"The Politics of the U.S. Steam Empire": History Colloquium with University of Oxford's Jay Sexton

 01/01/1970

University of Oxford Professor Jay Sexton began his February 12, 2016, talk at the Kinder Institute by framing his topic, the international rise of steam transport systems, within the context of the growing, but still nascent, field of 19th-century U.S. global history. Certain stones, he noted, are just now beginning to be turned. With regard to his specific subject matter, he pointed to how, while valuable scholarly work has been done on the economic and technological significance of advances in steam power and transit, relatively little attention has been devoted to examining the politics of how steam transformed the nineteenth century world, contributing to and accelerating nation building and imperial expansion both in the United States and abroad.

Unpacking the “politics of the U.S. steam empire,” he went on to explain, begins with understanding the degree to which the establishment of domestic steam transport systems—and particularly, in his talk, oceanic transport systems—would have been impossible without state support. In a model that would later be drawn on by the U.S. Congress in their dealings with companies like Pacific Mail, the British government set the bar for such state involvement, offering subsidies in the form of mail contracts to private corporations to jumpstart development by offsetting massive overhead costs. As with the tariff debates of the 19th century, however, the history of subsidizing steam in the United States isn’t without controversy. Party conflict, Prof. Sexton noted, “left no victory safe,” and a boom/bust cycle ultimately emerged, with overseas steam companies rising in the late-1840s and mid-1860s and then fading in the late-1850s and mid-1870s. As for cause, he traced these boom periods to circumstances that neutralized opposition: Polk, an expected detractor, supported steamship subsidies as part of his larger westward expansion agenda in 1847; and Southern Republicans were not in Congress in 1865 to push back against state support. Conversely, Prof. Sexton cited a number of factors that contributed to the erosion of overseas steam transport during the bust periods, including financial crisis, growing Sinophobia in the post-Civil War United States, and the relatively weak status of steamship lobbyists compared to their railway rivals.
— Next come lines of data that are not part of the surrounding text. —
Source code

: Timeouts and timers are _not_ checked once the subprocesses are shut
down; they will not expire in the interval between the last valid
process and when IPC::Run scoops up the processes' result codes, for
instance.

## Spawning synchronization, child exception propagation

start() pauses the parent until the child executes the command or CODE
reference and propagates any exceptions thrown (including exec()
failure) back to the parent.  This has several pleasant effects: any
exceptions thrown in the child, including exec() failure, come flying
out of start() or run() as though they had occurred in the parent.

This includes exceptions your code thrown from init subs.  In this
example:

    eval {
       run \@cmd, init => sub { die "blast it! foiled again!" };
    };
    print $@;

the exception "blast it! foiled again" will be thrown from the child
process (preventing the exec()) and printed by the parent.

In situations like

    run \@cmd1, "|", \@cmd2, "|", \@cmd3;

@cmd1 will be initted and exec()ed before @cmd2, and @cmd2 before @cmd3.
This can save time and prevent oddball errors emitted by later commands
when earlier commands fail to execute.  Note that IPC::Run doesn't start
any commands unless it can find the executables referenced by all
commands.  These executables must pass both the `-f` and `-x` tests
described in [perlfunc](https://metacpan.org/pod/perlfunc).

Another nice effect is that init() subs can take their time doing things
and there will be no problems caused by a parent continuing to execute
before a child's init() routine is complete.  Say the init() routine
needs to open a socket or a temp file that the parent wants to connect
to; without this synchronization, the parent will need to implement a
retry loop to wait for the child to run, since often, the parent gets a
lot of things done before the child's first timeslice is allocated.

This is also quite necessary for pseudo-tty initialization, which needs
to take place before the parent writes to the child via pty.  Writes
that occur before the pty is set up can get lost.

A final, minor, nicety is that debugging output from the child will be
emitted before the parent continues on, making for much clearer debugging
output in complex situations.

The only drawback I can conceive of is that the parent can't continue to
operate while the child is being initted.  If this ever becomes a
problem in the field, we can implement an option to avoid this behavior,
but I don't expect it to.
With regard to establishing the broader significance of this political contest over steam, Prof. Sexton mapped these periods of growth and decline onto an examination of the U.S.’s early forays into overseas expansion, looking at steam’s role in increased American engagement/entanglement with Cuba, Japan, China, and, in his primary example, Panama. During the gold rush years, when the preferred route to California was via Panama rather than over the American continent, he observed how the territory surrounding Panama’s transcontinental railroad (the construction of which was funded by Pacific Mail co-founder William Aspinwall) became a de facto U.S. territory, with private U.S. corporations exercising sovereign power in towns along the rail line and the U.S. Military being called on to intervene when tensions flared between native Panamanians and gold-seeking American passengers who had taken up temporary residence on the isthmian route. Driven by an incentive for mutual profit, this arrangement proved quite beneficial to a number of parties—corporations like Pacific Mail, the Panamanian elite, the U.S. state, and the Panamanian government (then in Bogota)—and equally detrimental to the nation’s labor force, leading to the rise of activist, liberal politics in Panama City. Returning once more to steam’s boom/bust cycle, Prof. Sexton noted how the national instability that followed from the rise of resistance politics in Panama was simultaneous with the U.S. government’s de-funding of steamship transport in the late-1850s and, subsequently, the receding political influence of companies like Pacific Mail on the transcontinental railroad route during that time.

Sexton Bio PicJay Sexton serves as a Field Fellow and Tutor in History at University of Oxford, Corpus Christi College, as well as Director of the Rothermere American Institute, the largest interdisciplinary center for the study of U.S. history, politics, and literature outside of North America. He received B.A. degrees in History and English from University of Kansas, and his DPhil from University of Oxford, Worcester College, where he was a Marshall Scholar. He is the author of Debtor Diplomacy: Finance and American Foreign Relations in the Civil War Era, 1837-1873 (Oxford University Press, 2005, paperback ed. 2014) and The Monroe Doctrine: Empire and Nation in Nineteenth-Century America (Hill and Wang, 2011), and co-editor of Empire’s Twin: U.S. Anti-Imperialism from the Founding Era to the Age of Terrorism (Cornell University Press, 2015), with Ian Tyrrell, and The Global Lincoln (Oxford University Press, 2011), with Richard Carwadine. He is currently at work on a book project entitled, The Steam Empire: Transport and U.S. Expansion in the Nineteenth Century. Prof. Sexton has articles and book chapters forthcoming in The Journal of the Civil War Era, American Civil Wars (University of North Carolina Press), and The Transnational Significance of the American Civil War (University of Georgia Press), among other places,, and he is the past recipient of the University of Oxford Teaching Award, the Vice-Chancellor Oxford University Research Prize, a John Fell Fund Research Award, and an Andrew W. Mellon Foundation Fellowship at the Huntington Library.